Case ID: cal_47/html/0619-01.html
Source: Caselaw Access Project
Author: {"author": "By the Court:", "license": "Public Domain", "url": "https://static.case.law/"}
Date Created: 2024-08-24T03:29:51.129683

[No. 4,046.]
    JOHN J. EKEL v. FRANK SWIFT and P. CALLAHAN.
    Vacating a Judgment.—When an attorney in a canse fails to attend a trial had at a regular term of the Oourt, and does not know that the cause is Set for trial, and this failure and want of knowledge is caused by an illness of the attorney which was not sudden, but under which he had been laboring for a year, and the other party obtains a judgment for want of an appearance, the facts are not sufficient to warrant an order vacating the judgment.
    
      Appeal from the District Court of the Sixth Judicial District, Sacramento County.
    The action was replevin. There was no appearance at the trial on behalf of the defendant and the plaintiff obtained a judgment.
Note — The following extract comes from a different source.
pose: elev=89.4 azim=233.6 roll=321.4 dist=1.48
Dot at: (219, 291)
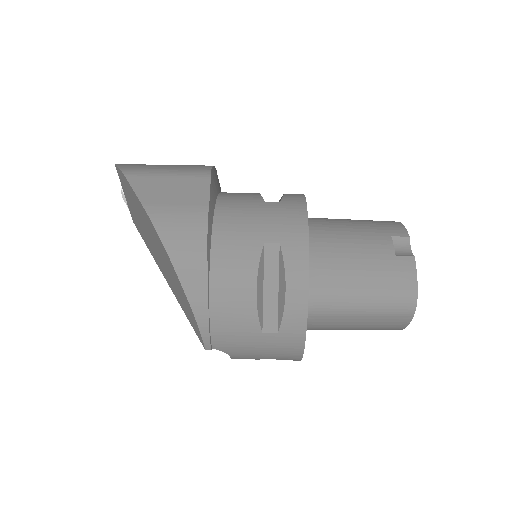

Subsequently the defendant applied to have the judgment set aside upon the grounds mentioned by the Court. The application was denied, and the defendant appealed from the order denying it.
    
      Hamilton & Dunlap, for Appellant, cited Graham and Waterman on New Trials, vol. 1, p. 162; Ogden v. Payne, 5 Cow. 15; Jones v. Fennimon, 1 Iowa, 134; and Triplett v. Scott, 5 Bush, Ky. 81.
    
      McKune & Welty, for Respondent, cited Whitworth v. Murphy, 29 Iowa, 472; and Washer v. White, 16 Ind. 137.
   By the Court:

The ground upon which the application to set aside the judgment below was rested in the main, was the misapprehension of the defendant’s attorney as to the setting down of the cause. It had been set down for trial at the May term, 1873, but was not reached during that term owing to the ill health of the Judge of the District Court. At the following June term the May calendar of trial causes was ifaken up, and the causes undisposed of again set down for trial. The attorney of the defendant did not attend the June term, and the only reason given for his non-attendance' was ill health—not a sudden attack, but the usual degree of indisposition under which he habitually labored and had suffered for more than one year previously to the trial, rendering him, as he says, at times “unable to attend the Court or attend to any business.” The Court was held, and the cause subsequently tried in open Court in the same city in which the attorney resides.

Under such circumstances we cannot disturb the action of the Court below in denying the motion to set aside the judgment.

Judgment and order affirmed. Remittitur forthwith.